TASK LIST
[A] In the passage on New Glarus, in what year did Swiss settlers found the town?
[B] Condense the paragraph of the New Glarus passage that begins "Founded by Swiss settlers in 1845" into a short bulleted list that keeps its main facts.
[C] From the New Glarus passage, return the text starting with "Founded by Swiss" and going on through "Swiss chalet style.", copied word for word.

PASSAGE SHOWN

Learning from New Glarus

Foreword by Marc Angélil and Cary Siress 
Contributions by Courtney Coffman, Kurt Forster, Jonathan Louie, Whitney Moon, Nicole McIntosh, Philip Ursprung, and Jesús Vassallo
Interview with Patrick Lambertz

A unique and fascinating transcultural study on the role of imagery and appropriation in architecture and urban planning.
 
Founded by Swiss settlers in 1845, New Glarus in Wisconsin evolved from being a dairy farming and cheese production village to a popular tourist destination. Following a grave economic downturn in the 1960s and 1970s, the community discovered embracing the image of its cultural heritage, particularly traditional architectural details, as a way of survival. Consequently, they began to change their commercial building façades to appear even more Swiss. Since 1999, the town has even regulated the production of new buildings via its building codes to preserve this particular aesthetic evoking the familiar traditional Swiss chalet style.

MATERIAL PROVIDED
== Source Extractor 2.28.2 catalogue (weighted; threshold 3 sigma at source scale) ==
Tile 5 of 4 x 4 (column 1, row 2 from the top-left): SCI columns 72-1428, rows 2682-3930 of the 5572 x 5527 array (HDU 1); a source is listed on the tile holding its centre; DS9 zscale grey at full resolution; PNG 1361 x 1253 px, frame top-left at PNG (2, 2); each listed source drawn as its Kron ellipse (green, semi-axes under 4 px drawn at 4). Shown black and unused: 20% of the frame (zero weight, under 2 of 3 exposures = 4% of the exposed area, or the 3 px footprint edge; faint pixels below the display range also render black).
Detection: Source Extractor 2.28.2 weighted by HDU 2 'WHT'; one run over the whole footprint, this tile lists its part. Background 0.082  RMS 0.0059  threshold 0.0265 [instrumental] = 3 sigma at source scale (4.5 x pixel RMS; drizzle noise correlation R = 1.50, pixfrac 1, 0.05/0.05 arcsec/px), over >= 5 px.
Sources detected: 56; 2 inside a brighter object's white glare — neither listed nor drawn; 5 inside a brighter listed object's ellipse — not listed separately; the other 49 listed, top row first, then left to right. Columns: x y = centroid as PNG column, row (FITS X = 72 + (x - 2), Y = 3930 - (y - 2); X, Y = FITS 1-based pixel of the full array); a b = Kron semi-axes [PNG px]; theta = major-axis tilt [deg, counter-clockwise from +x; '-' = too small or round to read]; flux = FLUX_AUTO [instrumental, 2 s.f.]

WORKED ANSWERS
[A] 1845

[B]
- Swiss settlers founded New Glarus, Wisconsin, in 1845 as a dairy farming and cheese-making village.
- It later became a popular tourist destination.
- After a severe economic downturn in the 1960s and 1970s, the community embraced the image of its cultural heritage, especially traditional architectural details, as a way to survive.
- Businesses altered their commercial façades to look even more Swiss.
- Since 1999, building codes have regulated new construction to preserve this traditional Swiss chalet style.

[C]
Founded by Swiss settlers in 1845, New Glarus in Wisconsin evolved from being a dairy farming and cheese production village to a popular tourist destination. Following a grave economic downturn in the 1960s and 1970s, the community discovered embracing the image of its cultural heritage, particularly traditional architectural details, as a way of survival. Consequently, they began to change their commercial building façades to appear even more Swiss. Since 1999, the town has even regulated the production of new buildings via its building codes to preserve this particular aesthetic evoking the familiar traditional Swiss chalet style.